**WORK REQUIRED:** Every line in the data below from the one containing "- floor lamp [509,405,558,656]" down to the one containing "table lamp [295,326,350,404]", both included, must be retyped exactly; no other line is to appear.

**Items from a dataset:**
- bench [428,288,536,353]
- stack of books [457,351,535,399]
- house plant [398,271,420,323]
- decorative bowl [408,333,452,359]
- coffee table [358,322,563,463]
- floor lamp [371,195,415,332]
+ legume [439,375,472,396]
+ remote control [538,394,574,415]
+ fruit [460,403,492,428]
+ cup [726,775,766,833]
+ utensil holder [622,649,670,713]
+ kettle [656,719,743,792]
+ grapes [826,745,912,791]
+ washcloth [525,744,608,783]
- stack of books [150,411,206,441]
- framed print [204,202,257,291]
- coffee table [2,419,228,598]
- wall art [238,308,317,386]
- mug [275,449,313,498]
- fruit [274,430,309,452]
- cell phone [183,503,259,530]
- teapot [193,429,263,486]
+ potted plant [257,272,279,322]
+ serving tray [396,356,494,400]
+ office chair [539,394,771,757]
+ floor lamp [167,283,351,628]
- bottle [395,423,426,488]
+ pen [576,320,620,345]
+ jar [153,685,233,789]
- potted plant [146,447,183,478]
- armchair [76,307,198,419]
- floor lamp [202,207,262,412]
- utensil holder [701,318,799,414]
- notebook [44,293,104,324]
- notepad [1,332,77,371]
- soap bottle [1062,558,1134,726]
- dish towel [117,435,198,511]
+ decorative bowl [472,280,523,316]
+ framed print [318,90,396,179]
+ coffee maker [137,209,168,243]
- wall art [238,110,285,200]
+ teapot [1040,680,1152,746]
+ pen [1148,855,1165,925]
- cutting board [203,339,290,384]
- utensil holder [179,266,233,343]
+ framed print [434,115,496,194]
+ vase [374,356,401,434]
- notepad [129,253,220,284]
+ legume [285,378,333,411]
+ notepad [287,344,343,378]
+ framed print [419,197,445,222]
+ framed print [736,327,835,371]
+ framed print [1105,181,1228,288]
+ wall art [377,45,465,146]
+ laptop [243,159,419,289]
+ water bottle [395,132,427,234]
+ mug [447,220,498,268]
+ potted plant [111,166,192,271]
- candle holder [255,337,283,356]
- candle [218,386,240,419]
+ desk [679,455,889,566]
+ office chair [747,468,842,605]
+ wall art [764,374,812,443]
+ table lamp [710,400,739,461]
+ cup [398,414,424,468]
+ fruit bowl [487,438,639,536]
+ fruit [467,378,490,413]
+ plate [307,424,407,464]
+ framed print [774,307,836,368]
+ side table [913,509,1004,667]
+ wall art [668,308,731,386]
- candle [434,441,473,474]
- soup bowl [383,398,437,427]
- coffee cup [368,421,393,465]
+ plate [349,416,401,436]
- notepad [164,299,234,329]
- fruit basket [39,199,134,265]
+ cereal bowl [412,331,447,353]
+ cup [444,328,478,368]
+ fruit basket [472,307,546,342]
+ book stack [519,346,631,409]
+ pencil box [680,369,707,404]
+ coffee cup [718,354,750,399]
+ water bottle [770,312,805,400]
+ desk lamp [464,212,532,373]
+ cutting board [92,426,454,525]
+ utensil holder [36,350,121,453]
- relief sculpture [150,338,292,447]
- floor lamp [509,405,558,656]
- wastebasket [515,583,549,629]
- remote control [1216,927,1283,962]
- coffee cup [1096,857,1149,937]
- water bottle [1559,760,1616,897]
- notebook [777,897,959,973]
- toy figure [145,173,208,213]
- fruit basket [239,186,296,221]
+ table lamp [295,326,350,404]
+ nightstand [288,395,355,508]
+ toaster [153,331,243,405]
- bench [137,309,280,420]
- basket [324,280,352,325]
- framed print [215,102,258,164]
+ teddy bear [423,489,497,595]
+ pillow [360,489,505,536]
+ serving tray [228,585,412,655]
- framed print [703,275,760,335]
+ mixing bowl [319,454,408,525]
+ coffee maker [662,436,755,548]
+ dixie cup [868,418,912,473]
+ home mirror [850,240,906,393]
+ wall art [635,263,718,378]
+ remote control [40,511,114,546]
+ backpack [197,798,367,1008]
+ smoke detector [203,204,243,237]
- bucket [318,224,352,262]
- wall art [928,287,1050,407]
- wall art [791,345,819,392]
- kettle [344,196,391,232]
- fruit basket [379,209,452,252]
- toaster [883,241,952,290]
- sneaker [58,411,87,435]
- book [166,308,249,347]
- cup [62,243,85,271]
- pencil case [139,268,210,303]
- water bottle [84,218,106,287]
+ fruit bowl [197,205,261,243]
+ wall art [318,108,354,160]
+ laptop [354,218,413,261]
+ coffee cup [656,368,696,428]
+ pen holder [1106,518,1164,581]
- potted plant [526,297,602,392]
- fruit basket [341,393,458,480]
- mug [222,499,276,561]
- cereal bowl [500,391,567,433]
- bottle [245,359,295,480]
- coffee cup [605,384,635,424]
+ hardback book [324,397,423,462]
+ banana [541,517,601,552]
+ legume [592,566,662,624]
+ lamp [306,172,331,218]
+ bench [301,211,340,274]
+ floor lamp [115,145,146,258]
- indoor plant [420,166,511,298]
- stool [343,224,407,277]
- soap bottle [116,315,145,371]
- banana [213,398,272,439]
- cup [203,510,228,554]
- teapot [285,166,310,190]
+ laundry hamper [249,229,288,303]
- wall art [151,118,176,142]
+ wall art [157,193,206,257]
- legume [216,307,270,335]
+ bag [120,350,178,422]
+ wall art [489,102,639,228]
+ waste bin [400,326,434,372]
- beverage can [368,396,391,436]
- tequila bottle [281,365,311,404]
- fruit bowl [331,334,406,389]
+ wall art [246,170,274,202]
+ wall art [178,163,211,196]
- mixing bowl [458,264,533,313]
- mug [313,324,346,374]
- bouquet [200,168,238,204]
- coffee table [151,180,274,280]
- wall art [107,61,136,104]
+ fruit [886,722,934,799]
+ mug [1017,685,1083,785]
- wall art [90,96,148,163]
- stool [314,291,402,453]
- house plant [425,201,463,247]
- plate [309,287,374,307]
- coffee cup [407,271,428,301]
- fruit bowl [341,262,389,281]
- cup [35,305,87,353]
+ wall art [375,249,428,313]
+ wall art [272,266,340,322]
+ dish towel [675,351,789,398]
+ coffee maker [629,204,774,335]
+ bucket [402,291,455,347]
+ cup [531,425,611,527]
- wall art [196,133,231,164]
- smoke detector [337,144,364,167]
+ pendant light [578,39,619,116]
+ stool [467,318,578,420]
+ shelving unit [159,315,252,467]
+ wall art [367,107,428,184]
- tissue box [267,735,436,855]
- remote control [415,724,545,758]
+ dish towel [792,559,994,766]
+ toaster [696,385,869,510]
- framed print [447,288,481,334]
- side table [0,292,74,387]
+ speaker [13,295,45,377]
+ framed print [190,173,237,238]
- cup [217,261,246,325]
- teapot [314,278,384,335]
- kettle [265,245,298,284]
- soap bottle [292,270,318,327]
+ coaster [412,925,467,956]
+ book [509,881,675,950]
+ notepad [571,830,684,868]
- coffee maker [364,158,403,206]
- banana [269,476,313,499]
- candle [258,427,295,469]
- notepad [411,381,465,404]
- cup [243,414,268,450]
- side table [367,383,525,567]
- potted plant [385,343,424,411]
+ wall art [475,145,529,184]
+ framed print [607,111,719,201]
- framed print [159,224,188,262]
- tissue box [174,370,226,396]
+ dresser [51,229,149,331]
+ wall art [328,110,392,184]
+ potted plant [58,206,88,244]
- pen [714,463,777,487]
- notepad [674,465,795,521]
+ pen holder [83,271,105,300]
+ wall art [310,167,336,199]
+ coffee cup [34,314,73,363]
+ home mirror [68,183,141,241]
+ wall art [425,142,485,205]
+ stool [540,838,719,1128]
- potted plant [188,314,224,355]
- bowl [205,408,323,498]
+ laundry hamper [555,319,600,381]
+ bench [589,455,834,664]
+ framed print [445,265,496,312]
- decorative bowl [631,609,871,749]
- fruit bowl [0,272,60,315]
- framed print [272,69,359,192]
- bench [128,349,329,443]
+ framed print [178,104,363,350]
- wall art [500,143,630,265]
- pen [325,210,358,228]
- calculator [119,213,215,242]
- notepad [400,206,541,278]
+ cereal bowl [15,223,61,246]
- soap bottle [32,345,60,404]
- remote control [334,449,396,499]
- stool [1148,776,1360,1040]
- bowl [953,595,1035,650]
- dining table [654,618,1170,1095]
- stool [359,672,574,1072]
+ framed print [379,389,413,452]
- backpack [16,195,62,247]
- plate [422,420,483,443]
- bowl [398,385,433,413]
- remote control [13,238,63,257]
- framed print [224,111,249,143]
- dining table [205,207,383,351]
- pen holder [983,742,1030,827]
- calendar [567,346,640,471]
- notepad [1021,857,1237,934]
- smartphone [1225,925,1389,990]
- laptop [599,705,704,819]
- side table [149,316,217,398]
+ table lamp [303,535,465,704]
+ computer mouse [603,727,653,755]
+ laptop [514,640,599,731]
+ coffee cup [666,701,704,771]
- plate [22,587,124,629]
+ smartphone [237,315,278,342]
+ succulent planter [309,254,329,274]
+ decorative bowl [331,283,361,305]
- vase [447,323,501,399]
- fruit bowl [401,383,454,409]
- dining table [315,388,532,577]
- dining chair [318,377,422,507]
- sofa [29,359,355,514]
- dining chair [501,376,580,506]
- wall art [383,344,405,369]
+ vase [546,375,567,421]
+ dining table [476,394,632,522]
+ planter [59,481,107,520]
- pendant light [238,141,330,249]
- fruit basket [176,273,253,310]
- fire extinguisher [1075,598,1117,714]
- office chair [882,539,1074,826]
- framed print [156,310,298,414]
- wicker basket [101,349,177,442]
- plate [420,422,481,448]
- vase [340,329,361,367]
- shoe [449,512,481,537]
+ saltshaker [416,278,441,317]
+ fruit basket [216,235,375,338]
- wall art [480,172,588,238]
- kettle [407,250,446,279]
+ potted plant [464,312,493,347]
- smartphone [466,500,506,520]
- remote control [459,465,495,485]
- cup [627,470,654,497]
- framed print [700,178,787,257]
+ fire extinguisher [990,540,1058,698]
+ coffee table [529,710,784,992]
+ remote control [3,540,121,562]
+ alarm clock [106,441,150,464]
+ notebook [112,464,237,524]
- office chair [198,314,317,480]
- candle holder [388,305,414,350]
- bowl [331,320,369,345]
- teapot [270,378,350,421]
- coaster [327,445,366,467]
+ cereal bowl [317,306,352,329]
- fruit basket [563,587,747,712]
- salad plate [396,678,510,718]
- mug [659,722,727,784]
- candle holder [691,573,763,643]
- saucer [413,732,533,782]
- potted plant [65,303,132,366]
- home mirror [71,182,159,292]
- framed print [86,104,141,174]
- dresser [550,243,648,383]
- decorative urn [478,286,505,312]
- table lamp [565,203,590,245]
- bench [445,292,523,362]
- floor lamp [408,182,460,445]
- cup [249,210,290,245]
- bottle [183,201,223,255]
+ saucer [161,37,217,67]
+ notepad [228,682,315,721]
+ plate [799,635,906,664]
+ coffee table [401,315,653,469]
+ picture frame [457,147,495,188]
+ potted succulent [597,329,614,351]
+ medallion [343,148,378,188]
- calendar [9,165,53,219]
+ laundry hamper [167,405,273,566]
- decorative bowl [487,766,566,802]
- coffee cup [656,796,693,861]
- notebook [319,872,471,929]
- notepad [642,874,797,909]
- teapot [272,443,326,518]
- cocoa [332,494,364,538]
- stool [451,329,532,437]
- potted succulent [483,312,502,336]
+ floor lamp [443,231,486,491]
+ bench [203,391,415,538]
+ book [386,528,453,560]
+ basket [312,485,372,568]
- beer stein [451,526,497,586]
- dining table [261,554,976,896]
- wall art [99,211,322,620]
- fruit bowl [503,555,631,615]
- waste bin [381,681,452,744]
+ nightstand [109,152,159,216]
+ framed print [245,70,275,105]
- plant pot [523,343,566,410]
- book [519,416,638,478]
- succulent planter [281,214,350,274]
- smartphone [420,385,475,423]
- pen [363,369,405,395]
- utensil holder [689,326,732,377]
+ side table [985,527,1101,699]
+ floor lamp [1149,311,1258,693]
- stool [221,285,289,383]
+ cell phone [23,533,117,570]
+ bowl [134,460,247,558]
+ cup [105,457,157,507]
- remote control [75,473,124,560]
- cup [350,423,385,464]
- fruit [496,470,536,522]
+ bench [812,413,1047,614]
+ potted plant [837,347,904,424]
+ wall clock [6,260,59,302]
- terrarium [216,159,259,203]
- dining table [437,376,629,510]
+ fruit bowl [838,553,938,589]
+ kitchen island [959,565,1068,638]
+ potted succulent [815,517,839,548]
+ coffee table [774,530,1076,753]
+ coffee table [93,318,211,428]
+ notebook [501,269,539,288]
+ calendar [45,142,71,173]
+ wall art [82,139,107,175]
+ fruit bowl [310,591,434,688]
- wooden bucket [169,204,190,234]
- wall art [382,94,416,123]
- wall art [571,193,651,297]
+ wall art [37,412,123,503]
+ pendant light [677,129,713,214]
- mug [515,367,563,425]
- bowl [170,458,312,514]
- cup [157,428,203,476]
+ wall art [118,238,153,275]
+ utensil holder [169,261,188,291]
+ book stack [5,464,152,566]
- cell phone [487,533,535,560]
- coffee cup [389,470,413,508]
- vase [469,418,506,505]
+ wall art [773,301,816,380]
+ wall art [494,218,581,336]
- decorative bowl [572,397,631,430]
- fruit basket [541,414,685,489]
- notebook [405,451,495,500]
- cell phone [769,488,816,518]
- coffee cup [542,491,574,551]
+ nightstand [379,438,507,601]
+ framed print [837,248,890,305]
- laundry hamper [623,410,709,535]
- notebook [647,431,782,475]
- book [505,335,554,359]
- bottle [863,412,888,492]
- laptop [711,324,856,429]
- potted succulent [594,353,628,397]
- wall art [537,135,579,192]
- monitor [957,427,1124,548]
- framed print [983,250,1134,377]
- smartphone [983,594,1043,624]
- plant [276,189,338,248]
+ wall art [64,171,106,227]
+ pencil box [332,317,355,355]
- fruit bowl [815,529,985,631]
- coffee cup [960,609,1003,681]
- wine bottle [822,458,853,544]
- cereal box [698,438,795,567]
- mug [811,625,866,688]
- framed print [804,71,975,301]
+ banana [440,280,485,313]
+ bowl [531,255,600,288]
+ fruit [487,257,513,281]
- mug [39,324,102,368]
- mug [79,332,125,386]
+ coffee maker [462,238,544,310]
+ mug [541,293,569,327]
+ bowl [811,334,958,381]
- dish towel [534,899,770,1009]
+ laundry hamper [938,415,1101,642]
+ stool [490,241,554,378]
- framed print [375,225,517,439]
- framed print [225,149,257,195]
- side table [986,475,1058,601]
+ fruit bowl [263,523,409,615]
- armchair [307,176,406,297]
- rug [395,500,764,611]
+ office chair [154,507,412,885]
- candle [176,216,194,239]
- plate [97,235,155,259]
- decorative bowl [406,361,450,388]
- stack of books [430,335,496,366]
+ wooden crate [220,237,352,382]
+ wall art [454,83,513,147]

**SOLUTION TO THE PROBLEM:**
- floor lamp [509,405,558,656]
- wastebasket [515,583,549,629]
- remote control [1216,927,1283,962]
- coffee cup [1096,857,1149,937]
- water bottle [1559,760,1616,897]
- notebook [777,897,959,973]
- toy figure [145,173,208,213]
- fruit basket [239,186,296,221]
+ table lamp [295,326,350,404]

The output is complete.